Mehr als 857.000 Flüchtlinge durch einen kleinen Bahnhof

1IMG_2904Damit kein Missverständnis entsteht: Hier möchte ich nicht die Geschichte der Vertreibung der Sudentendeutschen neu beleuchten oder gar neu erklären. Es war nur so, dass ich gestern von einem Mitpilger am Nachmittag von Waldsassen nach Wiesau in der Oberpfalz zum Bahnhof gebracht wurde. Der Zug hatte Verspätung. Es bleibt Zeit, als Local Detective den Augen und Ohren Raum zu geben. Ich gehe um das Bahnhofsgebäude und stoße dabei auf eine Stele mit Metalltafeln, die an die Zeit von 1946-1952 an diesem Bahnhof erinnert.

Sie haben es geschafft

IMG_2902Auf den Tafeln wird erinnert, dass durch diesen Bahnhof von 1946-1952 857.000 Flüchtlinge „geschleust“ wurden. Ich stehe davor, betroffen. Dann rechne ich. Wenn das sechs Jahre sind, dann sind das im Schnitt etwa 140.000 jedes Jahr gewesen. Wie groß damals Wiesau war, weiß ich nicht. Heute sind es etwa 4.000 EinwohnerInnen. Die im Nachbarland ausgewiesenen Mitbürger wurden in Viehwagons transportiert, in Baracken untergebracht und dann weitergeleitet. Ich habe eine Vorstellung dazu, weil meine Schwiegermutter auch dazu gehörte. Was mich in der Nachmittagssonne so nachdenklich stimmte? Damals war die Zeit nach dem Krieg eine viel schwierigere, die Menschen hatten selber kaum das Lebensnotwendigste und dann nehmen sie alleine über diesen Bahnhof kommend fast 860.000 neue MitbewohnerInnen in Deutschland auf. Insgesamt waren es über 3 Millionen. Sie haben es damals geschafft.

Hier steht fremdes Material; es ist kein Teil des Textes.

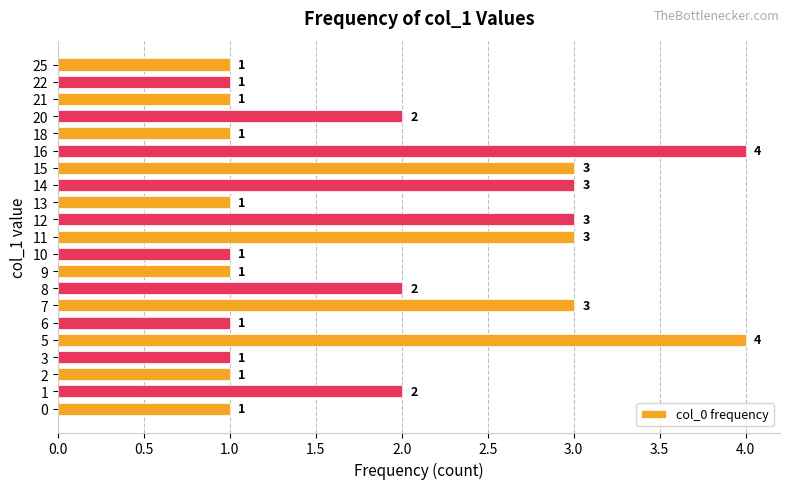

True or false: the data shows 1 at 8.

False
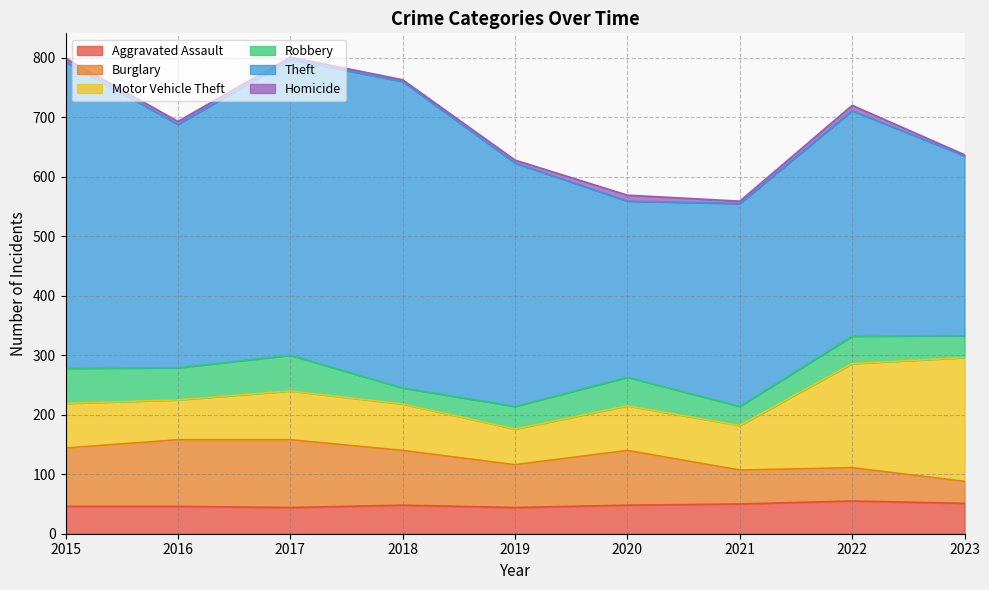

At which label is Burglary closest to 75?

2019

Die Fahrkarte nach Hamburg

1IMG_2900Heute stehen auch drei Asylwerber beim Fahrkartenautomaten in Wiesau. Ich gehe auf sie zu und frage sie, ob ich helfen kann. Sie wollen nach Hamburg und brauchen eine Fahrkarte. Ich helfe auch ihnen die Fahrkarte nach Regensburg auszudrucken. Die drei jungen Männer stecken ihr Geld in den Schlitz. Sie fahren mit gültigen Fahrkarten. Es kommt mir eine Frau in Linz in den Sinn, die vor ein paar Tagen gemeint hat: „Ja, jetzt füllen sie alle Züge mit den Flüchtlingen an und wir, die wir Fahrkarten haben, bekommen keinen Platz.“ Schon am Dienstag Abend bei der Herfahrt von Linz nach Regensburg hat mir die Schaffnerin im ICE wertschätzend erklärt: „Die haben alle Fahrkarten, viele auch 1. Klasse.“ Es ist ein Vorurteil, dass die Flüchtlinge keine Fahrkarten haben. Mit denen ich in den letzten Wochen zusammen gereist bin, hatten alle gültige Fahrkarten. Meine drei Sitznachbarn aus dem Irak wollten nach Hamburg und weiter nach Schweden. Möge es ihnen gelingen. Und uns, dass wir uns öffnen und innere und äußere Mauern abreißen, damit Begegnung möglich wird. Heute ist das große Konzert am Heldenplatz für #refugeeswelcome von der Volkshilfe initiiert. Zehntausende sind am Platz. Hoffentlich bleibt das bei der Wien-Wahl keine Minderheit. In Wiesau leuchtet ein AI-Plakat auf unseren Bahnsteig herüber? „Jeder Mensch hat das Recht, in anderen Ländern vor Verfolgung Asyl zu suchen und zu erhalten.“ Gut, dass immer mehr Medien die Blicke weiten und konkrete Menschen, die auf der Flucht sind, zu Wort kommen lassen. Auch die ZEIT in ihrer letzten Printausgabe.